Wes went completely still. He didn’t even seem to be breathing. Why her aunt and uncle’s love life mattered to him so much, she couldn’t guess and didn’t want to. But she wasn’t stupid. Obviously Wes had feelings for her aunt. But it seemed to go deeper than a crush.
“He asked her to marry him and she said no,” Wes repeated.
“Yes, and that’s when she left him. She said she was scared she’d change her mind and say yes and he would leave the church for her.

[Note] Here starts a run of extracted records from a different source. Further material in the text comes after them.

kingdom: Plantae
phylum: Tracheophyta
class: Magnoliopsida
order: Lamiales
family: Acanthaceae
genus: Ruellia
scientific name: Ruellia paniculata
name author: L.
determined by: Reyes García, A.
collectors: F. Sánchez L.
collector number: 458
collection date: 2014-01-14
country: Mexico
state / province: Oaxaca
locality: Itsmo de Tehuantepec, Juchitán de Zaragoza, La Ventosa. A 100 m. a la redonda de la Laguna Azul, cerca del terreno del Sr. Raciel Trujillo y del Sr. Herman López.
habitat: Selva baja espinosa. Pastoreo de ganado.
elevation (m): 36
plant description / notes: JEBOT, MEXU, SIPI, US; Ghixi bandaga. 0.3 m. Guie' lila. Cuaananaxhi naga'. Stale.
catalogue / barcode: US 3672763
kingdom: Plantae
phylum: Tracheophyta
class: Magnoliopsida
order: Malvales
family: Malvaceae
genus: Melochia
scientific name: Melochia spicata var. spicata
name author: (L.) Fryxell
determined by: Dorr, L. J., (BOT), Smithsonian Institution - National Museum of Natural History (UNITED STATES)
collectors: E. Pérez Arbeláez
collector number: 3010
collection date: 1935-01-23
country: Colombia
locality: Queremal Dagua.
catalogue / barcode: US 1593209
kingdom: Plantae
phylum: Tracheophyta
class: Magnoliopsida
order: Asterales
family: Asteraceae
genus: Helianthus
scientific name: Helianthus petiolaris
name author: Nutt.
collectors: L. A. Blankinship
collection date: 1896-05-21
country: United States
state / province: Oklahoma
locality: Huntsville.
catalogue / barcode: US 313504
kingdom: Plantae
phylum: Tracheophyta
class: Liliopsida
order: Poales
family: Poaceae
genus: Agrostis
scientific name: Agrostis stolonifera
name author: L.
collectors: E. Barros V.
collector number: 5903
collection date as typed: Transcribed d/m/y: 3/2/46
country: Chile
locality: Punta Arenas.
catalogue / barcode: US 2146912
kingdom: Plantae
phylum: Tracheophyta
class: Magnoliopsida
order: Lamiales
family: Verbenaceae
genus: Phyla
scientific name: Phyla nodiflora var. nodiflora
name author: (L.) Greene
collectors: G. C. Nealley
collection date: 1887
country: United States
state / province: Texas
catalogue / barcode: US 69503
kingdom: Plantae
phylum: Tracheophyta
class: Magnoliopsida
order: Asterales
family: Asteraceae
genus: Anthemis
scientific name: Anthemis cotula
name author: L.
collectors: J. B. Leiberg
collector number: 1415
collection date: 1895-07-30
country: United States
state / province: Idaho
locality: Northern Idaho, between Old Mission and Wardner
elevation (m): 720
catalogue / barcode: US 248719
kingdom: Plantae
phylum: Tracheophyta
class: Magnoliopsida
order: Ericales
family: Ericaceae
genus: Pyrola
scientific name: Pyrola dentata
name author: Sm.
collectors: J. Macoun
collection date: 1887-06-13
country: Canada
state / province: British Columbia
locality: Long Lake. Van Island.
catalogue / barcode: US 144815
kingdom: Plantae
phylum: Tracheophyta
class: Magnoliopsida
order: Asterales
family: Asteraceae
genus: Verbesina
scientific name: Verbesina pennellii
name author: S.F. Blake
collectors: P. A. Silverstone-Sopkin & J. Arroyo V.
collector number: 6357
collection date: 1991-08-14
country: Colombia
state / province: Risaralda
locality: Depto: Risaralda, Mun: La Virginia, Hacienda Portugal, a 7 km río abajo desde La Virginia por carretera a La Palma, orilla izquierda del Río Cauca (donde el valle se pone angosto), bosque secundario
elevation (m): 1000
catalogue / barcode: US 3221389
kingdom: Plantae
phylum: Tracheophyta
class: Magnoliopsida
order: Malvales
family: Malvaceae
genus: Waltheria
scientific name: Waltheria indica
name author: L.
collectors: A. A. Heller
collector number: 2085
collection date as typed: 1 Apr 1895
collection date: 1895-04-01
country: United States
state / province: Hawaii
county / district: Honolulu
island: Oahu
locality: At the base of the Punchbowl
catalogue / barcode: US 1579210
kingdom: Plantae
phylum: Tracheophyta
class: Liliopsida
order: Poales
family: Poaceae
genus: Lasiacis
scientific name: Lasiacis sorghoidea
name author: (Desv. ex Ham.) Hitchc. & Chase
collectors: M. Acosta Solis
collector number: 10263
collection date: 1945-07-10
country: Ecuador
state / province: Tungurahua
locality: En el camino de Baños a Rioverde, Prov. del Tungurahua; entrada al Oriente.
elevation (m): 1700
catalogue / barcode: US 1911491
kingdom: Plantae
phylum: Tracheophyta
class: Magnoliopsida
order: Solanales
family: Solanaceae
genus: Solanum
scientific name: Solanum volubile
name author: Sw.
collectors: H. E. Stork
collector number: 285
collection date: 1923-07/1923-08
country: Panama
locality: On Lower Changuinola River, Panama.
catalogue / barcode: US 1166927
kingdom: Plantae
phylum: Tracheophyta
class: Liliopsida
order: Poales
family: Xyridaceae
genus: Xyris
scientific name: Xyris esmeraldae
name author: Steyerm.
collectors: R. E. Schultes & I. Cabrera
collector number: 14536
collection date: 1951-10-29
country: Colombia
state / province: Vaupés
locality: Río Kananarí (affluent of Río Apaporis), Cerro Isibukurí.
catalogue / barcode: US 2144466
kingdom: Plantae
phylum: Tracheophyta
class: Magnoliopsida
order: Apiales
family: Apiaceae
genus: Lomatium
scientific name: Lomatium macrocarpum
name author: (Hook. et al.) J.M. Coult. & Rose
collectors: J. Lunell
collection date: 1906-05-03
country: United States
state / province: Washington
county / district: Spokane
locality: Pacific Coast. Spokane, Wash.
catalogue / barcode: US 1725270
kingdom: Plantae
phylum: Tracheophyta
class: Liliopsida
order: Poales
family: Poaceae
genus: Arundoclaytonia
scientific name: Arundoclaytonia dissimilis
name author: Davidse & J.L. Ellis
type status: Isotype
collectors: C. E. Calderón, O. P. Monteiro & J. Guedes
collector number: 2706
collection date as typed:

She said it was like hearing someone offer to commit suicide to prove their love. She left so he wouldn’t destroy the man she fell in love with.”
For a few minutes they sat side by side in silence as the evening faded out and became night.
“It’s crazy,” Wes finally said. “All this time I thought she left him because he wouldn’t stop being what he was for her.”
“He offered. She refused. She said she’d rather be the mistress of a priest than the wife of the ghost of a priest.”
Wes started to say something but she heard a woman’s voice calling her name.
“We’re here, Grace,” Laila said as Wes jumped off the log. Laila started to jump down, too, but Wes stood in front of her and held out his hand. She took his hand in hers and let him help her down. She probably would have landed okay even in the dark but she couldn’t turn down a chance to hold Wes’s hand, could she?
“What’s up?” Wes asked as Grace jogged into the clearing.
“Your uncle was wondering where you’d gone,” Grace said as the three of them retook the road toward the house.
“I needed to walk,” Laila said. “I was going crazy in that house.”
“I don’t blame you.” Grace gave her hand a quick squeeze, a kind and affectionate gesture that Laila appreciated even as part of her wished to feel her hand in Wes’s again. “But it’s late and your uncle wants us all under the same roof tonight.”